**Text passage**
The MASM Forum

64 bit assembler => UASM Assembler Development => Topic started by: johnsa on March 31, 2017, 08:00:16 AM

Title: HJWasm Macro Library Suggestions
Post by: johnsa on March 31, 2017, 08:00:16 AM
So as mentioned in another thread, HJWasm 2.22+ features a built-in macro library which automatically adapts to the selected OPTION ARCH:<SSE|AVX> settings etc.

If you have any ideas for macros that should be built-in to HJWasm (custom invokes, prologue, helper functions.. etc) put them here.

For example we might add a DELPHI32_INVOKE, and DELPHI32_PROLOGUE/DELPHI32_EPILOGUE as built in macros to enable that form of ABI.
Title: Re: HJWasm Macro Library Suggestions
Post by: aw27 on March 31, 2017, 02:43:35 PM
Quote from: johnsa on March 31, 2017, 08:00:16 AM
For example we might add a DELPHI32_INVOKE, and DELPHI32_PROLOGUE/DELPHI32_EPILOGUE as built in macros to enable that form of ABI.
That will be amazing.  :t
Title: Re: HJWasm Macro Library Suggestions
Post by: Vortex on April 01, 2017, 07:00:26 AM
Hi johnsa,

A relaxed invoke macro option calling registers and variables without prototyping :

include     MsgBoxTimeout.inc

.data

user32      db 'user32.dll',0
text        db 'This message box will destroy itself after 4000 miliseconds',0
caption     db 'Self-destroying message box',0
func        db 'MessageBoxTimeoutA',0

.data?

hModule     dd ?

(Data items)
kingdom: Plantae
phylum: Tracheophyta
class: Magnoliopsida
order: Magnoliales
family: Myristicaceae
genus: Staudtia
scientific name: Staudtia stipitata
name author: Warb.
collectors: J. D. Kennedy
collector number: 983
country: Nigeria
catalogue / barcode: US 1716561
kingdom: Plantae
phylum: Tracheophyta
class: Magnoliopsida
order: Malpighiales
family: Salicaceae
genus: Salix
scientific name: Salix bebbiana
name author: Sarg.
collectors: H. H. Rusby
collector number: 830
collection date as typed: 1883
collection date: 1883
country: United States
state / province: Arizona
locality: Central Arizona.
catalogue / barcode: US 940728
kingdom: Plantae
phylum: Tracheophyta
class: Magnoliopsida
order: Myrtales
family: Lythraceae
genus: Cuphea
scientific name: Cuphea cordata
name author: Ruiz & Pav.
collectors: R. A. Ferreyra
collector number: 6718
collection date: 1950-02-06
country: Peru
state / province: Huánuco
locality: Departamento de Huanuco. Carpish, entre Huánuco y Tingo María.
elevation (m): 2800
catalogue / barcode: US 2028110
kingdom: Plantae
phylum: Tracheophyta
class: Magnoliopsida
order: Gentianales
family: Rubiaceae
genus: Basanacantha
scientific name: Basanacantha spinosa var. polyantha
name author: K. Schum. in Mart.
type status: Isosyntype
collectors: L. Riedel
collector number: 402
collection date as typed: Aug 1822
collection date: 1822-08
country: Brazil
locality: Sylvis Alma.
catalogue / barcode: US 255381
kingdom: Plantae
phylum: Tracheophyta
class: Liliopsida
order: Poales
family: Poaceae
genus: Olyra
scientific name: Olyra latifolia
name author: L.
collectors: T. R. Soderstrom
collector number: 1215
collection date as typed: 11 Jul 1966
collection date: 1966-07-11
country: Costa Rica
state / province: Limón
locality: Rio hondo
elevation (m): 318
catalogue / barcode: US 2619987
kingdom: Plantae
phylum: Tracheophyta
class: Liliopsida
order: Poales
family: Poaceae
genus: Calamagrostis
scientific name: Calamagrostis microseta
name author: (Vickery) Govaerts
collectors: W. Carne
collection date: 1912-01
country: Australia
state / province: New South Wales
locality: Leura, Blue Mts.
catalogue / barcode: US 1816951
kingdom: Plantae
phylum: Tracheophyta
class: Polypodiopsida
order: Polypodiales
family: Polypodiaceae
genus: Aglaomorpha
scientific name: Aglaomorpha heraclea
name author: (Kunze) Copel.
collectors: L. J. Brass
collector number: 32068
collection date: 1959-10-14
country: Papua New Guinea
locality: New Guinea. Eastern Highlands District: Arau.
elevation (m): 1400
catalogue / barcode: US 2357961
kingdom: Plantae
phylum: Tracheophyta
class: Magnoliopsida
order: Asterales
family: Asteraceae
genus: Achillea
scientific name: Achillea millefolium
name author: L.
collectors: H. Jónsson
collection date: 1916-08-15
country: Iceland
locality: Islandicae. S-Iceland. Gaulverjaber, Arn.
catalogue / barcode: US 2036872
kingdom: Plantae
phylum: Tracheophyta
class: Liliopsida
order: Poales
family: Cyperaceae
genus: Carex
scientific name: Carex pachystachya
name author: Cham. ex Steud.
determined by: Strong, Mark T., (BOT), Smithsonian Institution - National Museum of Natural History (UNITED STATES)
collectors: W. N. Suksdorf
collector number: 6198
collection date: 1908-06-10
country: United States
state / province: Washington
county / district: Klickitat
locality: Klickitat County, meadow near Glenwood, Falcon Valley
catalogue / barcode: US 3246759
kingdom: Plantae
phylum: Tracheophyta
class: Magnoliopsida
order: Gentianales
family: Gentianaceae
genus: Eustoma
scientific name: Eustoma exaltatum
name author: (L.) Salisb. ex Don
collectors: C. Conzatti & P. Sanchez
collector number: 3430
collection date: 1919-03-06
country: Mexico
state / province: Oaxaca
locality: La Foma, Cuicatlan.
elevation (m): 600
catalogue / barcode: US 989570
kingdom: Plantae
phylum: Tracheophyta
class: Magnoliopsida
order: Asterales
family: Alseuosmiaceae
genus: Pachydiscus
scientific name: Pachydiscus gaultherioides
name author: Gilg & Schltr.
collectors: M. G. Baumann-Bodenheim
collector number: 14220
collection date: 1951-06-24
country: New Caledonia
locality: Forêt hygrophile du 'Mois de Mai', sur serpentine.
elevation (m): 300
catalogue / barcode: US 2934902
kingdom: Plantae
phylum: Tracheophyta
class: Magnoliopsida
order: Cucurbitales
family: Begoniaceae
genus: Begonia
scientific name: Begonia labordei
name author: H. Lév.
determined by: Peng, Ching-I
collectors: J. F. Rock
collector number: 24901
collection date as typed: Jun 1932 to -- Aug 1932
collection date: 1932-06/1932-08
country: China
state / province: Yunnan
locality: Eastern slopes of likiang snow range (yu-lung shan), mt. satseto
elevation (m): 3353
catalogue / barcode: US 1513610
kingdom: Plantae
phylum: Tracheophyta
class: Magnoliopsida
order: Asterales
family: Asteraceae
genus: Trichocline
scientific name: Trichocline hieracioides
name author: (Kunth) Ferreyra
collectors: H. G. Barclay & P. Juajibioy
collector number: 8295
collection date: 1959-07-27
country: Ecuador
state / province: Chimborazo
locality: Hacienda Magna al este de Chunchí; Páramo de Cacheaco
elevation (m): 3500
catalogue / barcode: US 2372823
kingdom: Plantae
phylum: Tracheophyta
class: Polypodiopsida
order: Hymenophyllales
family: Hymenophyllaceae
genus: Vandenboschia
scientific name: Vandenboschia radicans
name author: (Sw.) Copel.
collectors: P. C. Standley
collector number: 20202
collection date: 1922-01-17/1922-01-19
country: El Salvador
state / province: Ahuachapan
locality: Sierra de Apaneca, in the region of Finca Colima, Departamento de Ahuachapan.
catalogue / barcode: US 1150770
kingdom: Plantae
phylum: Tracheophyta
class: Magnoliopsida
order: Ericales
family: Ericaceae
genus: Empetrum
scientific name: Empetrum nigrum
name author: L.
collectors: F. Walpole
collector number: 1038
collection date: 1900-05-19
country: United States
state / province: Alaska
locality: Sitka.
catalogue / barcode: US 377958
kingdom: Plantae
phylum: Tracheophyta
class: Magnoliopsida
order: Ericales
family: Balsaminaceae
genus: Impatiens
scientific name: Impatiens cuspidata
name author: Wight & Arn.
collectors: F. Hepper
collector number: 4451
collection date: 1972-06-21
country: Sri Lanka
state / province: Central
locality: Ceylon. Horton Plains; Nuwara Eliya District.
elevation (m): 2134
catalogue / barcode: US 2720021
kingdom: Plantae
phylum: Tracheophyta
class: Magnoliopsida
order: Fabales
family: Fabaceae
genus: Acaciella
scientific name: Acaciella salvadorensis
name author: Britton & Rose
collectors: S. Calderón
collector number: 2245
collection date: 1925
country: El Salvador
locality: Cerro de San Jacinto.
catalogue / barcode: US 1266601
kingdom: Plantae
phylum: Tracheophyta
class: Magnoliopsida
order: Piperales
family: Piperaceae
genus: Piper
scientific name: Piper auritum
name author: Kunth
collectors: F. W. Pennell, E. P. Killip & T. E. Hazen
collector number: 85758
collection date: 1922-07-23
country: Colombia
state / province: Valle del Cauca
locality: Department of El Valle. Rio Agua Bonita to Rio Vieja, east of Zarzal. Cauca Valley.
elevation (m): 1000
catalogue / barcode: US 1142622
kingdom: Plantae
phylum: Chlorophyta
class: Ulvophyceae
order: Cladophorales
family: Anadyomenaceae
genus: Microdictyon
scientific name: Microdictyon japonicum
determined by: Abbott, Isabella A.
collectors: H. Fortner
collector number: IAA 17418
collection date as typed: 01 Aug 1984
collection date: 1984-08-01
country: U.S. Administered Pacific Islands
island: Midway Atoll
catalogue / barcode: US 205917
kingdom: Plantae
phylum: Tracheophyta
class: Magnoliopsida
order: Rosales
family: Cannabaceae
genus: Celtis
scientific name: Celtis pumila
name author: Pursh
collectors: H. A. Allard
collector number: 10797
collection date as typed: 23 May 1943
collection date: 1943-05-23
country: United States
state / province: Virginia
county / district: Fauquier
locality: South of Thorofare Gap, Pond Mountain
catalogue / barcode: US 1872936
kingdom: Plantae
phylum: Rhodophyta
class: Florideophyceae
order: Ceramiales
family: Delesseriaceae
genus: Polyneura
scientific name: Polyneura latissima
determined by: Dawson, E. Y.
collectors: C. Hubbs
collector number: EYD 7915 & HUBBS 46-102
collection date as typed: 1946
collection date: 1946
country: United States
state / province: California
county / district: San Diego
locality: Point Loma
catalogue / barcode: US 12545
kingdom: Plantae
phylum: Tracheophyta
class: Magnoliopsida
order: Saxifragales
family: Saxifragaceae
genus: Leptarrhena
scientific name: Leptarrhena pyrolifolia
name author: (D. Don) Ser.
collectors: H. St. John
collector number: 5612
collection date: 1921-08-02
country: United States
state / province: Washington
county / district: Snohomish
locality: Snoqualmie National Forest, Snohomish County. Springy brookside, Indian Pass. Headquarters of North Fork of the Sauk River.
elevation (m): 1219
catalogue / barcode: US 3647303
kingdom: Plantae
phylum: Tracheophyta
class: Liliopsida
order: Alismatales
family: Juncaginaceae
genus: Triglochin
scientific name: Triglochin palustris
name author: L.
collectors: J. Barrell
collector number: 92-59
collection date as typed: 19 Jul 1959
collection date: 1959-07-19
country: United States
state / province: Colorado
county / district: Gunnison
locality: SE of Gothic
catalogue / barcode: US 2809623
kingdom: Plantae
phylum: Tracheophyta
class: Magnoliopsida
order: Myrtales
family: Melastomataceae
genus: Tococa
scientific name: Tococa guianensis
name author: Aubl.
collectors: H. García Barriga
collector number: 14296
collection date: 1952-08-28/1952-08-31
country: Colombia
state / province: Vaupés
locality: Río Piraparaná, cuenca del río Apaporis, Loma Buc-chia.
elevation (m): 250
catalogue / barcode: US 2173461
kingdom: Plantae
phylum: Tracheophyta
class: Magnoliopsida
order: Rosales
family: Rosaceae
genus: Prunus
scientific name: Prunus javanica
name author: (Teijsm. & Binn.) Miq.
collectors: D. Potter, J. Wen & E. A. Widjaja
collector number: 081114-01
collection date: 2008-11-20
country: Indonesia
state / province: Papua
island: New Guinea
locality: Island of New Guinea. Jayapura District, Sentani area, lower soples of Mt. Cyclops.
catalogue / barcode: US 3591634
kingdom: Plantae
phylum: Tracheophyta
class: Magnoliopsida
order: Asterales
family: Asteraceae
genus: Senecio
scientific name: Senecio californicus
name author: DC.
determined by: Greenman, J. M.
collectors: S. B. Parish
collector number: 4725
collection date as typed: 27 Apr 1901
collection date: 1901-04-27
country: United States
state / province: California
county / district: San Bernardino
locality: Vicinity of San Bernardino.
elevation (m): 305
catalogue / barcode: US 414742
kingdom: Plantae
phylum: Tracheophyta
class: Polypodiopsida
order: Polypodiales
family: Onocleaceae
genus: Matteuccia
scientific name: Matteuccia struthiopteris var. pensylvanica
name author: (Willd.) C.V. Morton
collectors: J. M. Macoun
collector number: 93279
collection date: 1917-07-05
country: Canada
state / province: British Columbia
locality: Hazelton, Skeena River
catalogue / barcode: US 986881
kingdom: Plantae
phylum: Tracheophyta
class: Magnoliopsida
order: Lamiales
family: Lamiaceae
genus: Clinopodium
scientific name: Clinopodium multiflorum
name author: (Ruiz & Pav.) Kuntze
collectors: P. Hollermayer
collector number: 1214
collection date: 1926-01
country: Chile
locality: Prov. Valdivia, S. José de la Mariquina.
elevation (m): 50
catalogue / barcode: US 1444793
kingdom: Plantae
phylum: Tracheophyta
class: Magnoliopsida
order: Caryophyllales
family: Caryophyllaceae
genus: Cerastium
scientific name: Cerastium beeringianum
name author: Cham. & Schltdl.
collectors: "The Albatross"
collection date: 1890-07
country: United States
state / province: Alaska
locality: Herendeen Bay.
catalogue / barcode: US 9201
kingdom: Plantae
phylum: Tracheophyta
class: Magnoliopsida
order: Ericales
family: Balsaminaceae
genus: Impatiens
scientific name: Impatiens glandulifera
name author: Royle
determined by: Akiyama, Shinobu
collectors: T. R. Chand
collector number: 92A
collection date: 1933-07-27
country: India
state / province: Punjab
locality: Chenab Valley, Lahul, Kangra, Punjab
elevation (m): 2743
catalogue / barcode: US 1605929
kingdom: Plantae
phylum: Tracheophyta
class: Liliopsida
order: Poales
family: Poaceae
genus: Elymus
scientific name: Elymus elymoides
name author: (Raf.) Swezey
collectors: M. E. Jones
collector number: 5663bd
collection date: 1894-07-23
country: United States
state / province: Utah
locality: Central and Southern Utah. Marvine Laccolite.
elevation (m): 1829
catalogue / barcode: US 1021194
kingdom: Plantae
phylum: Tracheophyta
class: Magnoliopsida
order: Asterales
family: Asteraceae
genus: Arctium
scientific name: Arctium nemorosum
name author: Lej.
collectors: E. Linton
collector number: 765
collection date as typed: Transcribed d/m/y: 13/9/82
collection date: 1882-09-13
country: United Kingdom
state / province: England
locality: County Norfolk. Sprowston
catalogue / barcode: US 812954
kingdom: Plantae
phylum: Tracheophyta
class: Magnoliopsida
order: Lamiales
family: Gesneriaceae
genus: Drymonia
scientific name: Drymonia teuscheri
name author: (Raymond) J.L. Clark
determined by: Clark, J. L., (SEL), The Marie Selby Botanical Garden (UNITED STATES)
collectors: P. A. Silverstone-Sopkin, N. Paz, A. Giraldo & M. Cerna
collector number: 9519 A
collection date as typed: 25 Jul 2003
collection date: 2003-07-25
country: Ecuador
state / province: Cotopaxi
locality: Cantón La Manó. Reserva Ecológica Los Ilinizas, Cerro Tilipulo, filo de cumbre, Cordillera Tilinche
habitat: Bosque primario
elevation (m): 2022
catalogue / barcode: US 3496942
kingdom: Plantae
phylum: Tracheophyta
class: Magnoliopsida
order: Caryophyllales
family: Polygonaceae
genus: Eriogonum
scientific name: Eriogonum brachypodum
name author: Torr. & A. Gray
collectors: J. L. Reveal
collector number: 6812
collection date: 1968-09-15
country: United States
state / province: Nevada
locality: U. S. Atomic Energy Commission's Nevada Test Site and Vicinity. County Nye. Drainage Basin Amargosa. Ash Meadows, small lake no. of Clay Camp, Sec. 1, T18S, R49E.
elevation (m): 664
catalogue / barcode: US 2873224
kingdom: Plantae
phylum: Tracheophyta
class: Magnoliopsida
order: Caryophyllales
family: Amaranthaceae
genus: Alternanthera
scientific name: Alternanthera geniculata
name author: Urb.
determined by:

**What you are asked to do**
Pick up the forum thread on HJWasm macro library suggestions right after its last line and write the next part.

**Response to the exercise**
.code

start:

    invoke  LoadLibrary,ADDR user32
    mov     hModule,eax

    invoke  GetProcAddress,eax,ADDR func
    test    eax,eax
    jz      _exit

   _invoke  eax,0,ADDR text,ADDR caption,\
            MB_ICONWARNING,LANG_NEUTRAL,TIMEOUT

_exit:

    invoke  FreeLibrary,hModule

    invoke  ExitProcess,0

END start
Title: Re: HJWasm Macro Library Suggestions
Post by: mineiro on April 01, 2017, 12:42:24 PM
return keyword on prototypes;
mov myvar,invoke function,par1,par2,par3
From what I have see, on ms-dos, linux and windows (32 or 64), most functions return values on ax/eax/rax register, and if 2nd return value exists it will be on dx/edx/rdx register. But some functions can return some flags setup. This can be expanded to xmm registers, ... .
If function above have a void return type, so an error message should inform user.

A enum macro can be usefull too.

A syscall like invoke (with prototype check):
__NR_exit equ 60 <--- an enum
syscall __NR_exit,0 <---
I cannot create prototypes to syscall instruction, the same way I can't create to 'int' instruction, like int 80,int 21,int 2f...

syscall eax,rdi,rsi,rdx,r10,r8,r9   <--eax means function enum, other registers are parameters, used on linux x86-64.
int 80h,eax,ebx,ecx,edx,esi,edi,ebp  <--eax means function enum, used on linux 32 to call native functions, system call.
Please, check abi just to be sure if sequence above is right.
So, you should create a new name (cannot be invoke because we can mix 'call' and 'syscall' on same source code) , I don't have suggestions, and program will appear like ideal mode to be portable, we can port linux 32 to 64 bits this way. What changes are enumerations only. On 32 bits, "__NR_exit EQU 1" and on x86-64 "__NR_exit EQU 60".

I don't have sure if on linux 32 bits have 2 different calling way, maybe from kernel 2.2 below is one and above 2.2 is the one listed above.
So, linux to bsd can be done too (bsd use other abi or calling convention, I don't know exact name to be said).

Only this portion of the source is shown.